## Exercise
Within the data below, count every line that includes "center" and report the total alone.

## Supplied information
┌──

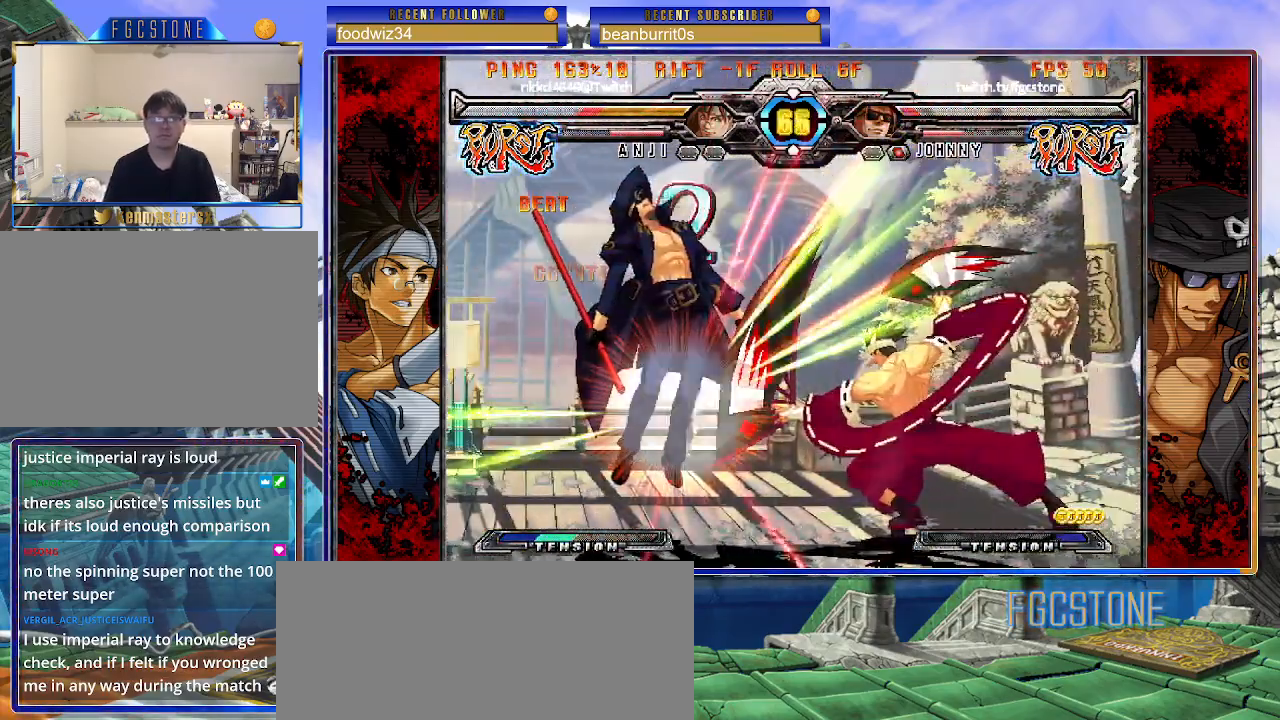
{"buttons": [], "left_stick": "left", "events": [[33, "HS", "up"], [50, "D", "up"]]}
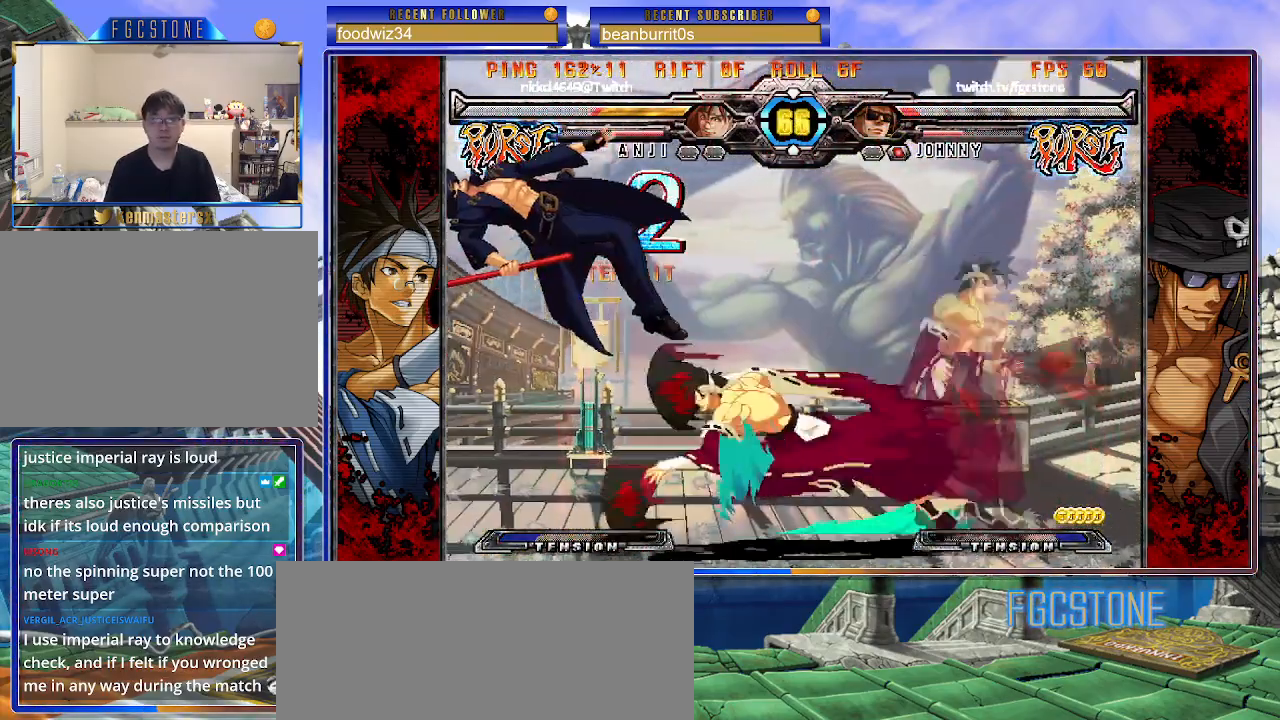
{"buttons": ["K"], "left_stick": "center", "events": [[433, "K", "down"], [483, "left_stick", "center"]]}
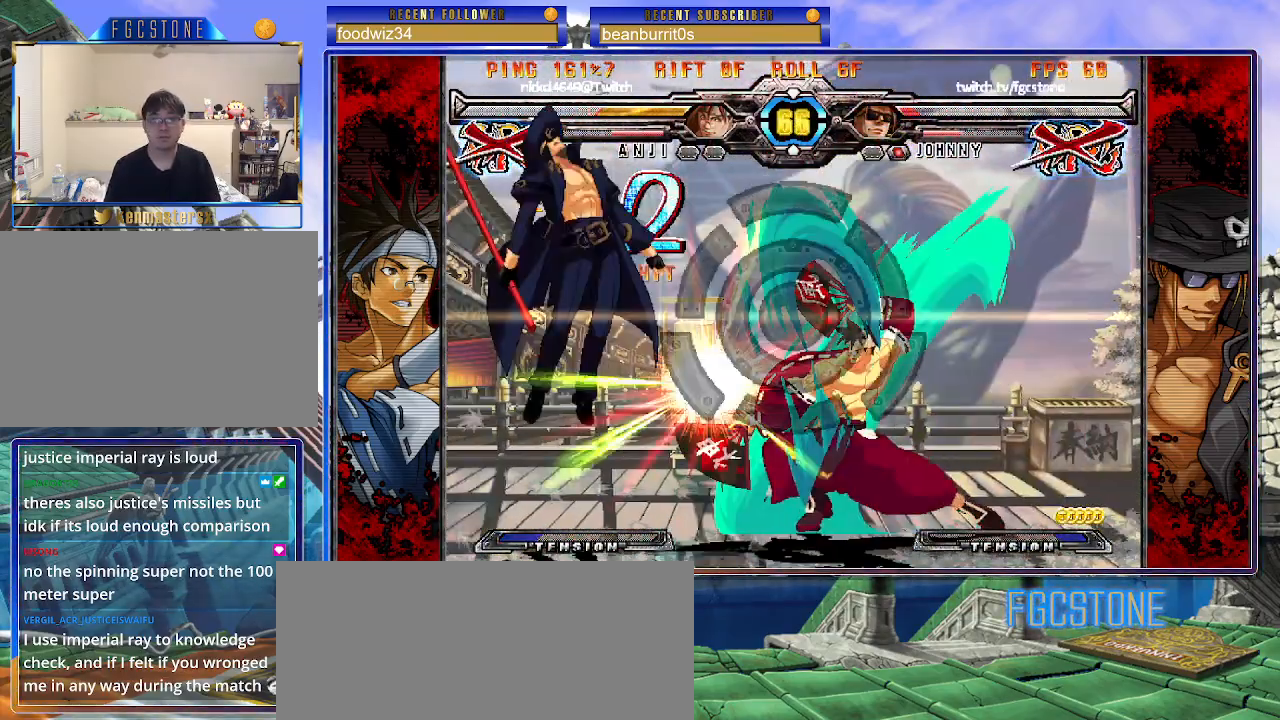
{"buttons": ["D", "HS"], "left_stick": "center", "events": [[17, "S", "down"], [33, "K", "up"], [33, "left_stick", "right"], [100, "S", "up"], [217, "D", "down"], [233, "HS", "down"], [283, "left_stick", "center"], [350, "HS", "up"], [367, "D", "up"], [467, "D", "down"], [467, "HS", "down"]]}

└──

## Finished task
2